China's investment in and development of unmanned ground vehicle (UGV) technology is increasingly geared towards enhancing the autonomy and mobility of the platforms, as shown during this year's 'Crossing Obstacles' UGV competition.
Participating in the competition, which was held from 12 to 23 September at a training ground in Beijing's Changping District, were 61 'leading units' (14 military and political colleges, 26 private enterprises, 10 state-owned enterprises, and 11 research institutes) and 136 teams, said China's Ministry of National Defense (MND), pointing out that there were four categories and a total of 10 competition groups.
The aim of this year's contest, which saw a sharp rise in the number of participants, was to examine how the vehicles can navigate across extremely challenging terrain while simultaneously performing tasks.
The setting for this year's competition, which is seen as the Chinese equivalent to the US Defense Advanced Research Projects Agency (DARPA) Grand Challenge, was more demanding than that of previous years (2014 and 2016). The teams were expected to carry out dynamic path planning, navigate through GPS-denied areas, conduct target identification, carry out reconnaissance missions, overcome obstacles, and perform battlefield manoeuvres.

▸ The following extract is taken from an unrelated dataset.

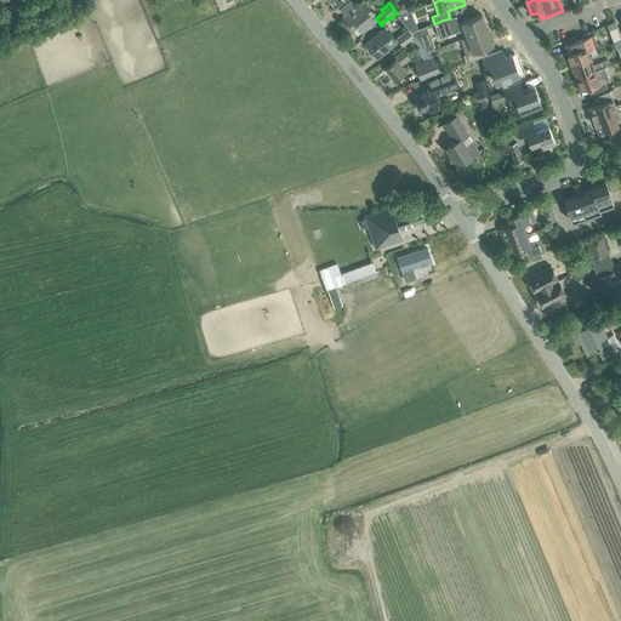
[(351,12),(343,17),(347,22),(346,24),(349,29),(353,29),(354,29),(358,35),(362,32),(375,21),(371,17),(375,15),(366,4),(363,7),(359,10),(357,7),(351,12)]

The environment chosen for the contest was designed to emulate combat conditions as realistically as possible. For instance, the 12 km-long route featured rivers, inclines, ditches, trenches, muddy sections, grassland, bogs, sand, rocks, gravel roads, steep slopes, gullies, path obstacles, smoke obscuration, as well as signal interruptions.
Mobility is often challenging when it comes to autonomous capabilities. When satellite navigation signals are disturbed, the vehicles are forced to use inertial navigation units (INU), real-time positioning, and 3D mapping to acquire their positioning information, which is undoubtedly more difficult.
Some of the teams that took part in this year's competition concentrated their research on mobility systems, particularly the suspension. Wheels and tracks fitted to independently elevated arms aided the platforms when overcoming high obstacles and traversing muddy terrain.